C’est une expérimentation que l’on a tous essayé au moins une fois, avant de comprendre que cela ne fonctionnera jamais. Si un(e) pote ou votre chéri(e) vous saute dessus pour vous chatouiller, la réaction est assez immédiate, mais si vous tentez de vous faire la même chose seul, aucune chance que votre système nerveux ne se réveille et que vous partiez en fou rire. La sensation est même désespérement banale et ne vous procurera qu’un signal nerveux aussi excitant qu’une notice de montage de meuble suédois.
Pour comprendre pourquoi nous ne sommes biologiquement pas programmés pour réagir à ce stimulus lorsque nous nous l’infligeons à nous-mêmes, c’est toujours vers le même coupable qu’il faut se tourner : notre cerveau.
Le cervelet, ce trouble-fête
Située à l’arrière du cerveau, cette zone est le grand maître de la coordination motrice. Son job est, entre autres, de prédire les conséquences de vos mouvements pour que vous ne soyez pas surpris par vos propres gestes. Si vous tentez de vous chatouiller vous-même, et que vous amorcez le mouvement, votre cerveau produira ce qu’on appelle une décharge corollaire.

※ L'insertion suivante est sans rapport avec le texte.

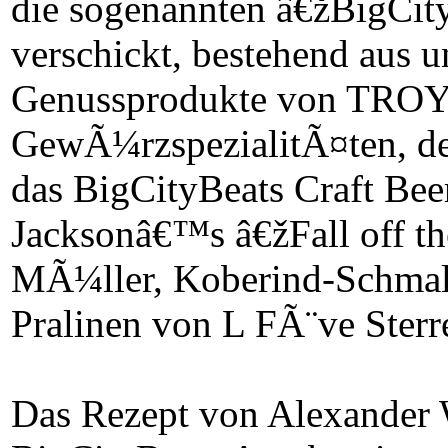
die sogenannten â€žBigCi
verschickt, bestehend aus 
Genussprodukte von TROY
GewÃ¼rzspezialitÃ¤ten, de
das BigCityBeats Craft Be
Jacksonâ€™s â€žFall off t
MÃ¼ller, Koberind-Schmal
Pralinen von L FÃ¨ve Ster
Das Rezept von Alexander W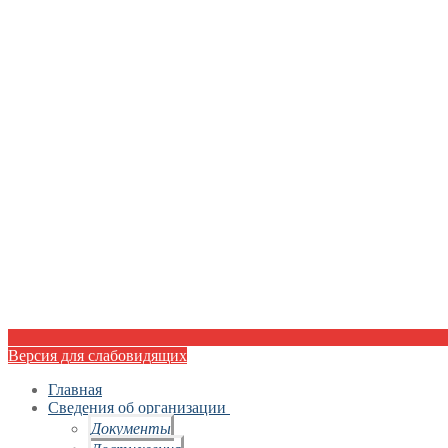
Версия для слабовидящих
Главная
Сведения об организации
Документы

Voyez-la comme un double de la commande motrice que vous venez d’envoyer, qui est transmise au cervelet, qui l’utilisera pour calculer à l’avance le retour sensoriel attendu. Grâce à cette prédiction, la sensation sera atténuée et votre cerveau inhibera l’activité des mécanorécepteurs, des neurones sensoriels qui surveillent en permanence tout ce qui entre en contact avec votre peau. Par conséquent, votre cerveau sait déjà que c’est vous qui allez vous toucher, et il rejette la stimulation comme étant une information déjà connue.
Pour qu’une séance de chatouilles soit efficace et se solde par le rire, elle doit être absolument accompagnée d’un effet de surprise ou d’imprévu. Sans quoi, la réponse sensorielle sera quasi-nulle et votre cerveau traitera l’action comme étant sans danger et ne daignera pas y répondre.

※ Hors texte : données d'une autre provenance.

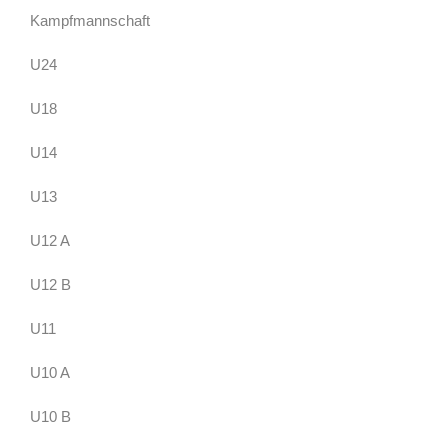
Kampfmannschaft
U24
U18
U14
U13
U12 A
U12 B
U11
U10 A
U10 B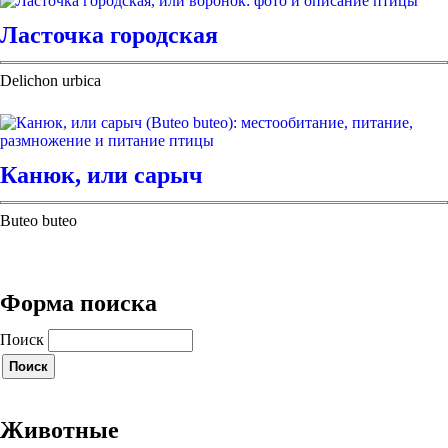
Ласточка городская
Delichon urbica
Канюк, или сарыч
Buteo buteo
Форма поиска
Поиск
Животные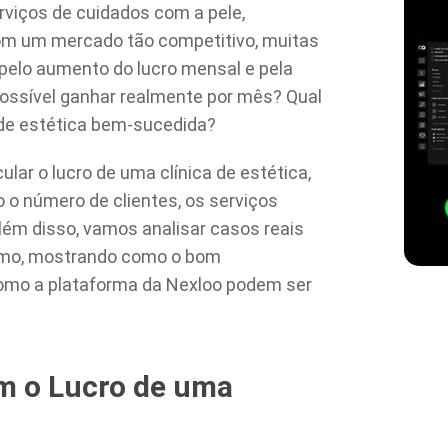
rviços de cuidados com a pele,
om um mercado tão competitivo, muitas
 pelo aumento do lucro mensal e pela
 possível ganhar realmente por mês? Qual
a de estética bem-sucedida?
lar o lucro de uma clínica de estética,
o número de clientes, os serviços
lém disso, vamos analisar casos reais
amo, mostrando como o bom
como a plataforma da Nexloo podem ser
am o Lucro de uma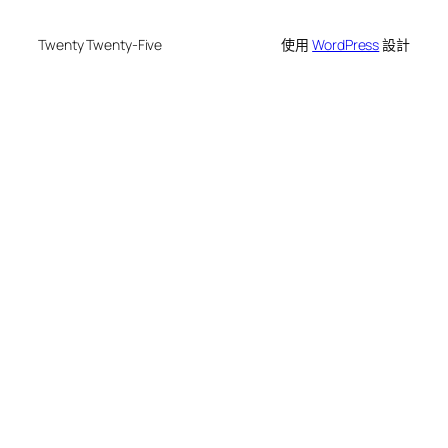
Twenty Twenty-Five
使用
WordPress
設計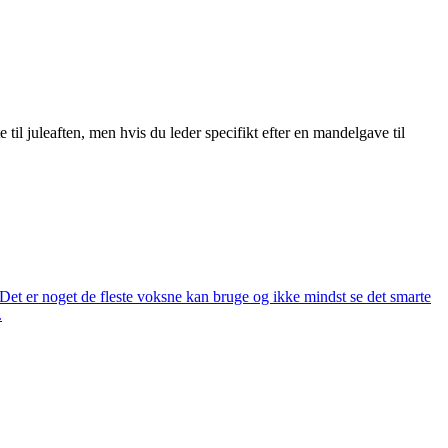
e til juleaften, men hvis du leder specifikt efter en mandelgave til
et er noget de fleste voksne kan bruge og ikke mindst se det smarte
.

Un mécanisme qui est également lié à notre héritage évolutif : si le moindre contact avec le sol ou avec vos vêtements provoquait la même sensation qu’une chatouille, ce serait tout simplement infernal. Notre cerveau, en évoluant, a appris à détecter et hiérarchiser les informations pour nous éviter la surcharge sensorielle. Si un insecte ou une araignée rampe sur votre flanc, votre cerveau doit le savoir instantanément ; si c’est votre propre coude qui frôle vos côtes, l’information est classée sans suite.
D’après le neuroscientifique Shimpei Ishiyama, les chatouilles sont une forme de « jeu social ambivalent ». Selon lui, « le jeu inclut généralement une certaine incertitude ou une légère peur dans un contexte sûr ». Cette tension sous-jacente provoque justement le rire, mais en l’éliminant en essayant de vous chatouiller vous-même, cette incertitude n’existe plus. Pour rire, il faut donc accepter de perdre un peu le contrôle de soi et votre cerveau n’acceptera jamais de le faire seul. On ne peut pas être à la fois le chatouilleur et le chatouillé : c’est la dure loi de l’évolution.
- Nous ne pouvons pas nous chatouiller nous-mêmes car notre cerveau anticipe et atténue la sensation.
- Le cervelet prédit les conséquences de nos mouvements, rendant la stimulation moins intense.
- Pour ressentir des chatouilles, un élément de surprise est nécessaire, ce qui est absent lors de l’auto-stimulation.